As they were walking to the fifth beat they came to a great peepul tree in which, high up, one could hear imperial pigeons cooing. It was a sound like the far-off lowing of cows. One bird fluttered out and perched alone on the topmost bough, a small greyish shape.
‘Try a sitting shot,’ Flory said to Elizabeth. ‘Get your sight on him and pull off without waiting. Don’t shut your left eye.’
Elizabeth raised her gun, which had begun trembling as usual. The beaters halted in a group to watch, and some of them could not refrain from clicking their tongues; they thought it queer and rather shocking to see a woman handle a gun. With a violent effort of will Elizabeth kept her gun still for a second, and pulled the trigger. She did not hear the shot; one never does when it has gone home. The bird seemed to jump upwards from the bough, then down it came, tumbling over and over, and stuck in a fork ten yards up. One of the beaters laid down his dah and glanced appraisingly at the tree; then he walked to a great creeper, thick as a man’s thigh and twisted like a stick of barley sugar, that hung far out from a bough. He ran up the creeper as easily as though it had been a ladder, walked upright along the broad bough, and brought the pigeon to the ground. He put it limp and warm into Elizabeth’s hand.

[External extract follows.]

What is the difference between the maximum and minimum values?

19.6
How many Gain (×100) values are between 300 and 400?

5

She could hardly give it up, the feel of it so ravished her. She could have kissed it, hugged it to her breast. All the men, Flory and Ko S’la and the beaters, smiled at one another to see her fondling the dead bird. Reluctantly, she gave it to Ko S’la to put in the bag. She was conscious of an extraordinary desire to fling her arms round Flory’s neck and kiss him; and in some way it was the killing of the pigeon that made her feel this.

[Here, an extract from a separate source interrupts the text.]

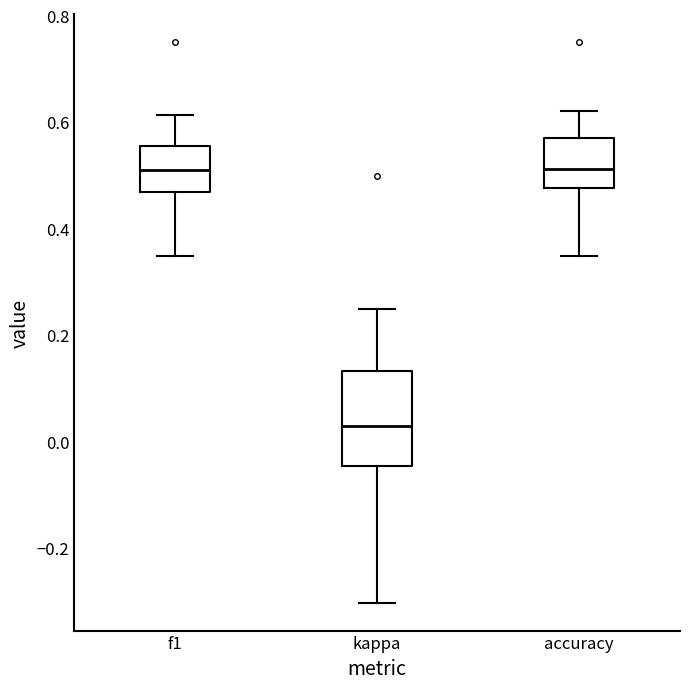

Which box is the tallest, from its lower edge to its upper edge?

kappa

After the fifth beat the hunter explained to Flory that they must cross a clearing that was used for growing pineapples, and would beat another patch of jungle beyond. They came out into sunlight, dazzling after the jungle gloom. The clearing was an oblong of an acre or two hacked out of the jungle like a patch mown in long grass, with the pineapples, prickly cactus-like plants, growing in rows, almost smothered by weeds. A low hedge of thorns divided the field in the middle. They had nearly crossed the field when there was a sharp cock-a-doodle-doo from beyond the hedge.
‘Oh, listen!’ said Elizabeth, stopping. ‘Was that a jungle cock?’